Sometimes people, extremely politely, would send me to the devil, others would tell me to come back next week, others would claim that ‘I’ve already got a salesman who’s been serving me for a while’, others would refuse to see me, some would say that my merchandise was far too expensive, a few would say that it wasn’t of a good enough quality, and some strange people that the quality was too high.

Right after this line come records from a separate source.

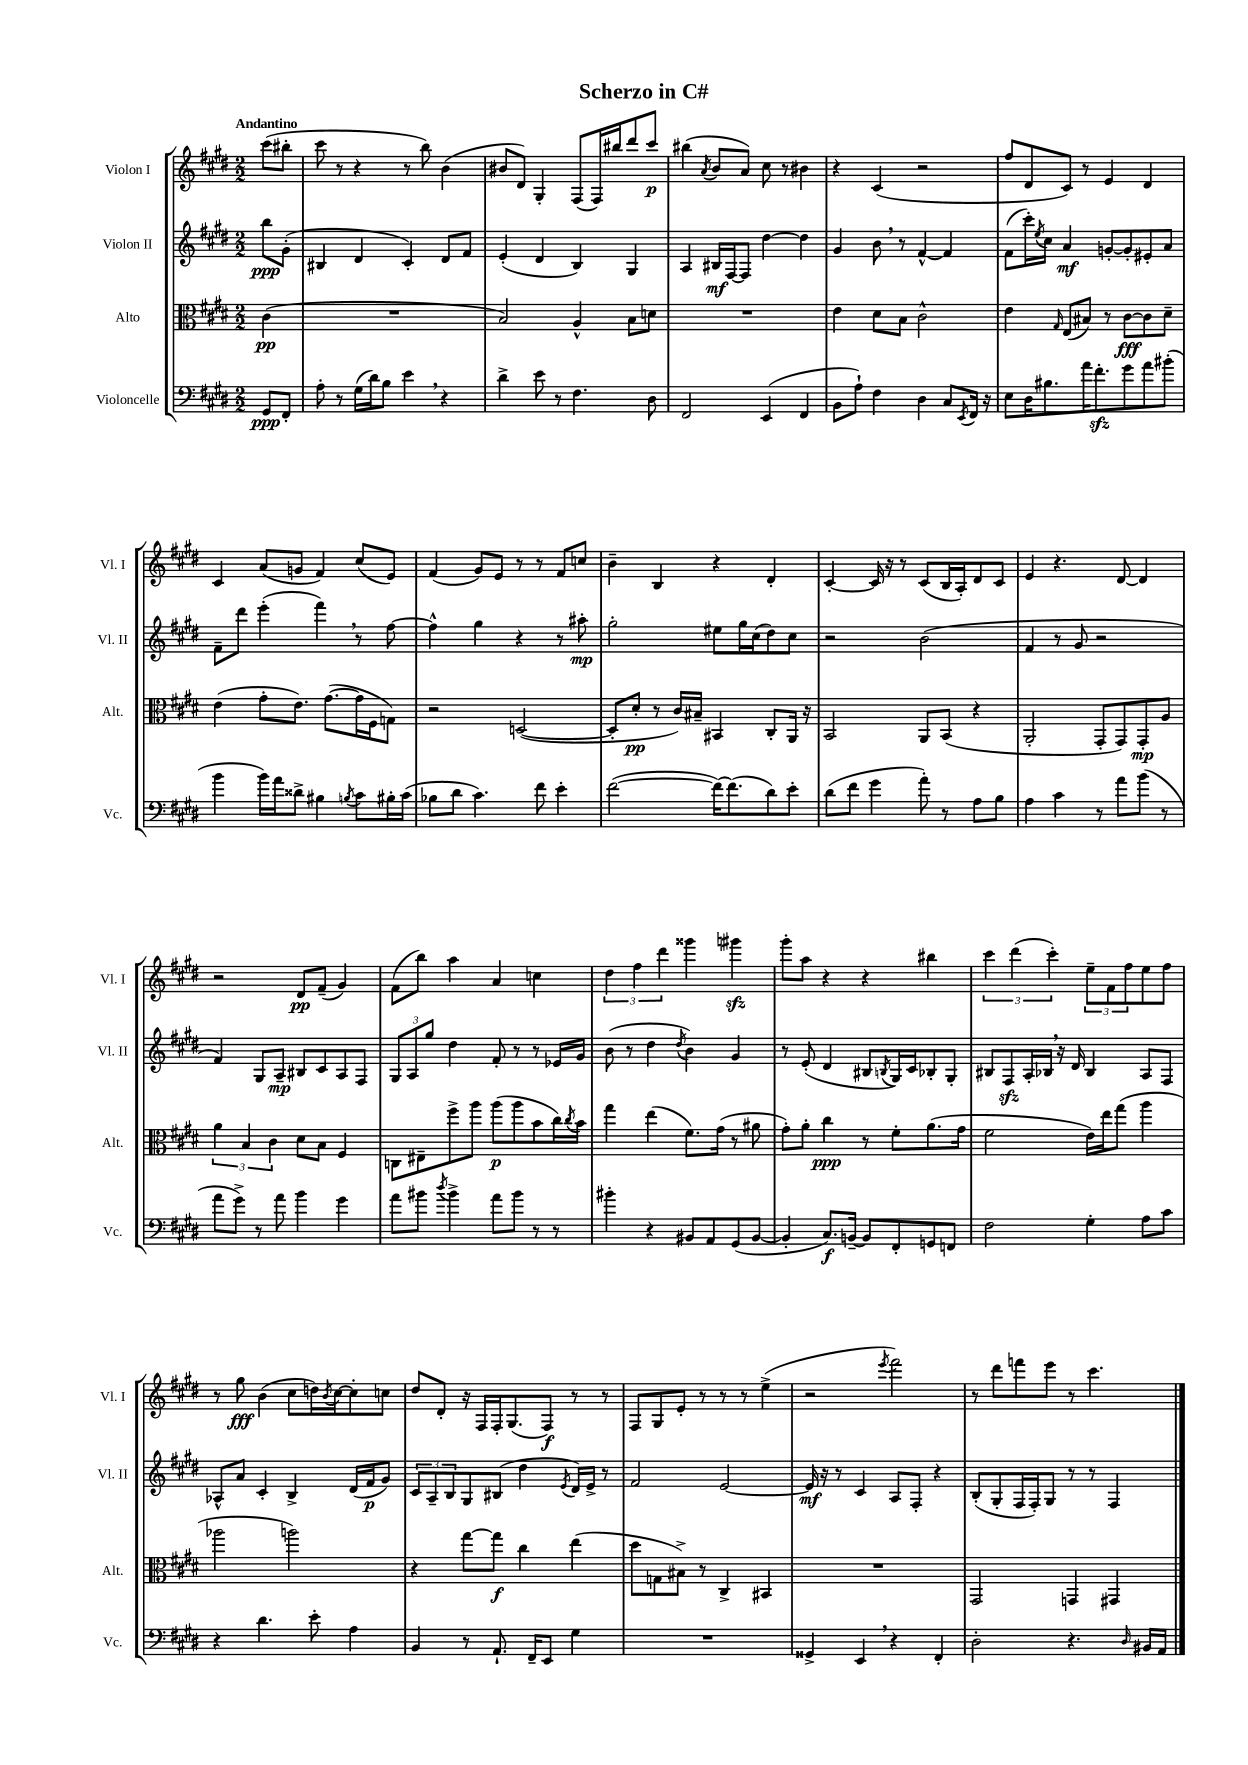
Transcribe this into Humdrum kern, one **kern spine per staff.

**kern	**dynam	**kern	**dynam	**kern	**dynam	**kern	**dynam
*part4	*part4	*part3	*part3	*part2	*part2	*part1	*part1
*staff4	*staff4	*staff3	*staff3	*staff2	*staff2	*staff1	*staff1
*I"Violoncelle	*	*I"Alto	*	*I"Violon II	*	*I"Violon I	*
*I'Vc.	*	*I'Alt.	*	*I'Vl. II	*	*I'Vl. I	*
*clefF4	*	*clefC3	*	*clefG2	*	*clefG2	*
*k[f#c#g#d#]	*	*k[f#c#g#d#]	*	*k[f#c#g#d#]	*	*k[f#c#g#d#]	*
*M2/2	*	*M2/2	*	*M2/2	*	*M2/2	*
=	=	=	=	=	=	=	=
!	!	!	!	!	!	!LO:TX:a:B:t=Andantino	!
8GG#/L	ppp	(4c#\	pp	8bb\L	ppp	(8ccc#\L	.
8FF#'/J	.	.	.	(8g#'\J	.	8bb#X'\J	.
=1	=1	=1	=1	=1	=1	=1	=1
8A'\	.	1r	.	4B#X/	.	8ccc#\	.
8r	.	.	.	.	.	8r	.
(16G#\LL	.	.	.	4d#/	.	4r	.
16d#\J)	.	.	.	.	.	.	.
8B\J	.	.	.	.	.	.	.
4e,\	.	.	.	4c#'/)	.	8r	.
.	.	.	.	.	.	8bb\)	.
4r	.	.	.	8d#/L	.	(4b\	.
.	.	.	.	8f#/J	.	.	.
=2	=2	=2	=2	=2	=2	=2	=2
4d#^\	.	2B/)	.	(4e'/	.	8b#X/L	.
.	.	.	.	.	.	8d#/J)	.
8e\	.	.	.	4d#/	.	4G#'/	.
8r	.	.	.	.	.	.	.
4.F#\	.	4A^^/	.	4B/)	.	(8F#/L	.
.	.	.	.	.	.	16F#/L)	.
.	.	.	.	.	.	16bb#X/J	.
.	.	8B\L	.	4G#/	.	8ddd#/	.
8D#\	.	8dn\J	.	.	.	8ccc#/J	p
=3	=3	=3	=3	=3	=3	=3	=3
2FF#/	.	1r	.	4A/	.	(4bb#X\	.
.	.	.	.	.	.	8qa/	.
.	.	.	.	16B#X/LL	mf	8b/L	.
.	.	.	.	[16F#/J	.	.	.
.	.	.	.	8F#/J]	.	8a/J)	.
(4EE/	.	.	.	[4dd#\	.	8cc#\	.
.	.	.	.	.	.	8r	.
4FF#/	.	.	.	4dd#\]	.	4b#X\	.
=4	=4	=4	=4	=4	=4	=4	=4
8BB\L	.	4e\	.	4g#/	.	4r	.
8A`\J)	.	.	.	.	.	.	.
4F#\	.	8d#\L	.	8b,\	.	(4c#/	.
.	.	8B\J	.	8r	.	.	.
4D#\	.	2c#^^\	.	[4f#^^/	.	2r	.
8C#/L	.	.	.	4f#/]	.	.	.
8qEE/	.	.	.	.	.	.	.
16FF#/Jk	.	.	.	.	.	.	.
16r	.	.	.	.	.	.	.
=5	=5	=5	=5	=5	=5	=5	=5
8E\L	.	4e\	.	(8f#\L	.	8ff#/L	.
16D#\K	.	.	.	16ccc#'\L)	.	8d#/	.
.	.	.	.	8qee/	.	.	.
8.B#X\	.	.	.	16cc#\JJ	.	.	.
.	.	16qqG#/	.	.	.	.	.
.	.	(8E/L	.	4a/	mf	8c#/J)	.
16a\K	.	8B#X/J)	.	.	.	8r	.
8.f#zz'\	.	.	.	.	.	.	.
.	.	8r	.	[8gn'/L	.	4e/	.
8g#\	.	[8c#\L	fff	8g'/]	.	.	.
8a\	.	8c#\]	.	8e#X'/	.	4d#/	.
(8b#X'\J	.	8d#~\J	.	8a/J	.	.	.
!!LO:LB:g=z
=6	=6	=6	=6	=6	=6	=6	=6
4b\	.	(4e\	.	8f#~\L	.	4c#/	.
.	.	.	.	8ddd#\J	.	.	.
16b\LL)	.	8g#'\L	.	(4eee'\	.	(8a/L	.
16a\J	.	.	.	.	.	.	.
8d##X^\J	.	8.e\J)	.	.	.	8gn/J	.
4B#X\	.	.	.	4fff#,\)	.	4f#/)	.
.	.	([8.g#\L	.	.	.	.	.
8qBn/	.	.	.	.	.	.	.
8c#\L	.	16g#\L]	.	8r	.	(8cc#/L	.
.	.	16F#\J	.	.	.	.	.
16B#X'\L	.	8Gn\J)	.	[8ff#\	.	8e/J)	.
(16c#\JJ	.	.	.	.	.	.	.
=7	=7	=7	=7	=7	=7	=7	=7
8B-X\L	.	2r	.	4ff#^^\]	.	(4f#/	.
8d#\J	.	.	.	.	.	.	.
4.c#\)	.	.	.	4gg#\	.	8g#/L)	.
.	.	.	.	.	.	8e/J	.
.	.	([2Dn/	.	4r	.	8r	.
8f#\	.	.	.	.	.	8r	.
4e'\	.	.	.	8r	.	8f#/L	.
.	.	.	.	8aa#X'\	mp	8ccn/J	.
=8	=8	=8	=8	=8	=8	=8	=8
([2f#\	.	8D'/L]	.	2gg#'\	.	4b~\	.
.	.	8d#'/J	pp	.	.	.	.
.	.	8r	.	.	.	4B/	.
.	.	16c#/LL)	.	.	.	.	.
.	.	16B#X~/JJ	.	.	.	.	.
16f#\KL_)	.	4BB#X/	.	8ee#X\L	.	4r	.
(8.f#\]	.	.	.	.	.	.	.
.	.	.	.	16gg#\L	.	.	.
.	.	.	.	(16cc#\J	.	.	.
8d#\)	.	8C#'/L	.	8dd#\)	.	4d#'/	.
8e'\J	.	16AA/Jk	.	8cc#\J	.	.	.
.	.	16r	.	.	.	.	.
=9	=9	=9	=9	=9	=9	=9	=9
(8d#\L	.	2BB/	.	2r	.	[4c#'/	.
8f#\J	.	.	.	.	.	.	.
4g#\	.	.	.	.	.	16c#/]	.
.	.	.	.	.	.	16r	.
.	.	.	.	.	.	8r	.
8a'\)	.	8AA/L	.	(2b\	.	(8c#/L	.
8r	.	(8BB/J	.	.	.	16B/L	.
.	.	.	.	.	.	16A'/J)	.
8A\L	.	4r	.	.	.	8d#/	.
8B\J	.	.	.	.	.	8c#/J	.
=10	=10	=10	=10	=10	=10	=10	=10
4A\	.	2AA'/	.	4f#/	.	4e/	.
4c#\	.	.	.	8r	.	4.r	.
.	.	.	.	8g#/	.	.	.
8r	.	8GG#'/L	.	2r	.	.	.
8a\L	.	8GG#/)	.	.	.	[8d#/	.
(8b\J	.	8GG#'/	mp	.	.	4d#/]	.
8r	.	8A/J	.	.	.	.	.
!!LO:LB:g=z
=11	=11	=11	=11	=11	=11	=11	=11
8a\L	.	6a\	.	4f#/)	.	2r	.
8g#^\J)	.	.	.	.	.	.	.
.	.	6B/	.	.	.	.	.
8r	.	.	.	8G#/L	.	.	.
.	.	6c#\	.	.	.	.	.
8a\	.	.	.	8A~/J	mp	.	.
4b\	.	8d#\L	.	8B#X/L	.	8d#/L	pp
.	.	8B\J	.	8c#/	.	(8f#~/J	.
4g#\	.	4F#/	.	8A/	.	4g#/)	.
.	.	.	.	8F#/J	.	.	.
=12	=12	=12	=12	=12	=12	=12	=12
8a\L	.	8Cn\L	.	12G#/L	.	(8f#\L	.
.	.	.	.	12A/	.	.	.
8b#X\J	.	8E#X~\	.	.	.	8bb\J)	.
.	.	.	.	12gg#/J	.	.	.
8qdd#/	.	.	.	.	.	.	.
4b#^\	.	8ff#^\	.	4dd#\	.	4aa\	.
.	.	8aa\J	.	.	.	.	.
8a\L	.	(8aa\L	p	8f#'/	.	4a/	.
8b#\J	.	8aa\	.	8r	.	.	.
8r	.	8b\	.	8r	.	4ccn\	.
8r	.	16cc#\L)	.	16e-X/LL	.	.	.
.	.	8qcc#/	.	.	.	.	.
.	.	16b\JJ	.	16g#/JJ	.	.	.
=13	=13	=13	=13	=13	=13	=13	=13
4b#X'\	.	4gg#\	.	(8b\	.	6dd#\	.
.	.	.	.	8r	.	.	.
.	.	.	.	.	.	6ff#\	.
4r	.	(4ee\	.	4dd#\	.	.	.
.	.	.	.	.	.	6ddd#\	.
.	.	.	.	8qdd#/	.	.	.
8BB#X/L	.	8.f#\L)	.	4b\)	.	4ggg##X\	.
8AA/	.	.	.	.	.	.	.
.	.	(16g#\Jk	.	.	.	.	.
(8GG#/	.	8r	.	4g#/	.	4ggg#Xzz\	.
[8BB#/J	.	8a#X\	.	.	.	.	.
=14	=14	=14	=14	=14	=14	=14	=14
4BB#'/]	.	8g#'\L)	.	8r	.	8ggg#'\L	.
.	.	8a'\J	.	(8e'/	.	8aa\J	.
8.C#/L)	f	4cc#\	ppp	4d#/	.	4r	.
[16BBn~/Jk	.	.	.	.	.	.	.
8BB/L]	.	8r	.	8B#X/L	.	4r	.
.	.	.	.	8qBn/	.	.	.
8FF#'/	.	8f#'\L	.	16G#/L)	.	.	.
.	.	.	.	16c#/J	.	.	.
8GGn/	.	(8.a\	.	8B-X'/	.	4bb#X\	.
8FFn/J	.	.	.	8G#'/J	.	.	.
.	.	16g#\Jk	.	.	.	.	.
=15	=15	=15	=15	=15	=15	=15	=15
2F#\	.	2f#\	.	8B#X/L	.	6ccc#\	.
.	.	.	.	8F#zz/	.	.	.
.	.	.	.	.	.	(6ddd#\	.
.	.	.	.	16A'/L	.	.	.
.	.	.	.	16B-X,/JJ	.	.	.
.	.	.	.	.	.	6ccc#'\)	.
.	.	.	.	16r	.	.	.
.	.	.	.	16d#/	.	.	.
4G#'\	.	16e\LL)	.	4B-/	.	12ee~\L	.
.	.	16ee\J	.	.	.	.	.
.	.	.	.	.	.	12f#\	.
.	.	(8gg#\J	.	.	.	.	.
.	.	.	.	.	.	12ff#\	.
8A\L	.	4aa\	.	8A/L	.	8ee\	.
8c#\J	.	.	.	8F#/J	.	8ff#\J	.
!!LO:LB:g=z
=16	=16	=16	=16	=16	=16	=16	=16
4r	.	2aa-X\	.	8A-X^^/L	.	8r	.
.	.	.	.	8a/J	.	8gg#\	fff
4.d#\	.	.	.	4c#'/	.	(4b\	.
.	.	2aan\)	.	4B^/	.	8cc#\L	.
8e'\	.	.	.	.	.	16ddn\L)	.
.	.	.	.	.	.	8qb/	.
.	.	.	.	.	.	[16cc#\J	.
4A\	.	.	.	(16d#/LL	.	8cc#'\]	.
.	.	.	.	16f#/J	p	.	.
.	.	.	.	8g#/J)	.	8ccn\J	.
=17	=17	=17	=17	=17	=17	=17	=17
4BB/	.	4r	.	12c#/L	.	8dd#/L	.
.	.	.	.	12A~/	.	.	.
.	.	.	.	.	.	8d#'/J	.
.	.	.	.	12B/	.	.	.
8r	.	[8gg#\L	.	8G#/	.	16r	.
.	.	.	.	.	.	16F#/LL	.
8.AA`/	.	8gg#\J]	f	(8B#X/J	.	16F#'/J	.
.	.	.	.	.	.	(8.G#/	.
.	.	4cc#\	.	4dd#\	.	.	.
16FF#~/KL	.	.	.	.	.	.	.
8EE/J	.	.	.	.	.	8F#/J)	f
.	.	.	.	8qe/	.	.	.
4G#\	.	(4ee\	.	16d#/LL)	.	8r	.
.	.	.	.	16e^/JJ	.	.	.
.	.	.	.	8r	.	8r	.
=18	=18	=18	=18	=18	=18	=18	=18
1r	.	8dd#\L	.	2f#/	.	8F#/L	.
.	.	8Gn\	.	.	.	8G#/	.
.	.	8B#X^\J)	.	.	.	8e'/J	.
.	.	8r	.	.	.	8r	.
.	.	4C#^/	.	[2e/	.	8r	.
.	.	.	.	.	.	8r	.
.	.	4BB#X/	.	.	.	(4ee^\	.
=19	=19	=19	=19	=19	=19	=19	=19
4GG##X^/	.	1r	.	16e/]	mf	2r	.
.	.	.	.	16r	.	.	.
.	.	.	.	8r	.	.	.
4EE,/	.	.	.	4c#/	.	.	.
.	.	.	.	.	.	8qeee/	.
4r	.	.	.	8A/L	.	2fff#\)	.
.	.	.	.	8F#'/J	.	.	.
4FF#'/	.	.	.	4r	.	.	.
=20	=20	=20	=20	=20	=20	=20	=20
2D#'\	.	2GG#/	.	(8B'/L	.	8r	.
.	.	.	.	8G#'/	.	8ddd#\L	.
.	.	.	.	16F#/L	.	8fffn\	.
.	.	.	.	16F#'/J)	.	.	.
.	.	.	.	8G#/J	.	8eee\J	.
4.r	.	4GGn/	.	8r	.	8r	.
.	.	.	.	8r	.	4.ccc#\	.
.	.	4GG#X/	.	4F#/	.	.	.
16qqD#/	.	.	.	.	.	.	.
16BB#X/LL	.	.	.	.	.	.	.
16AA/JJ	.	.	.	.	.	.	.
==	==	==	==	==	==	==	==
*-	*-	*-	*-	*-	*-	*-	*-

At midday, when I got back to Monti’s office, I would collapse onto a column made of stacked reams and say nothing, dulled by fatigue and disappointment.
Mario, another salesman, a sixteen-year-old slacker, tall as a poplar, all arms and legs, laughed at my useless travails.
How shameless Mario was! He looked like a telegraph pole with a tiny head on top, and a fabulous forest of curly hair on top of the head. He walked with huge strides, with a red leather briefcase under one arm. When he got to the office he would throw the briefcase into a corner and take off his hat, a round derby that was so greasy you could use it to lubricate the axle of a cart. He was a devil for selling and was always happy.
Leafing through a dirty notebook he would read out the long list of orders he had made, and opening his whale’s mouth he would laugh until you could see the red back of his throat and two rows of protruding teeth.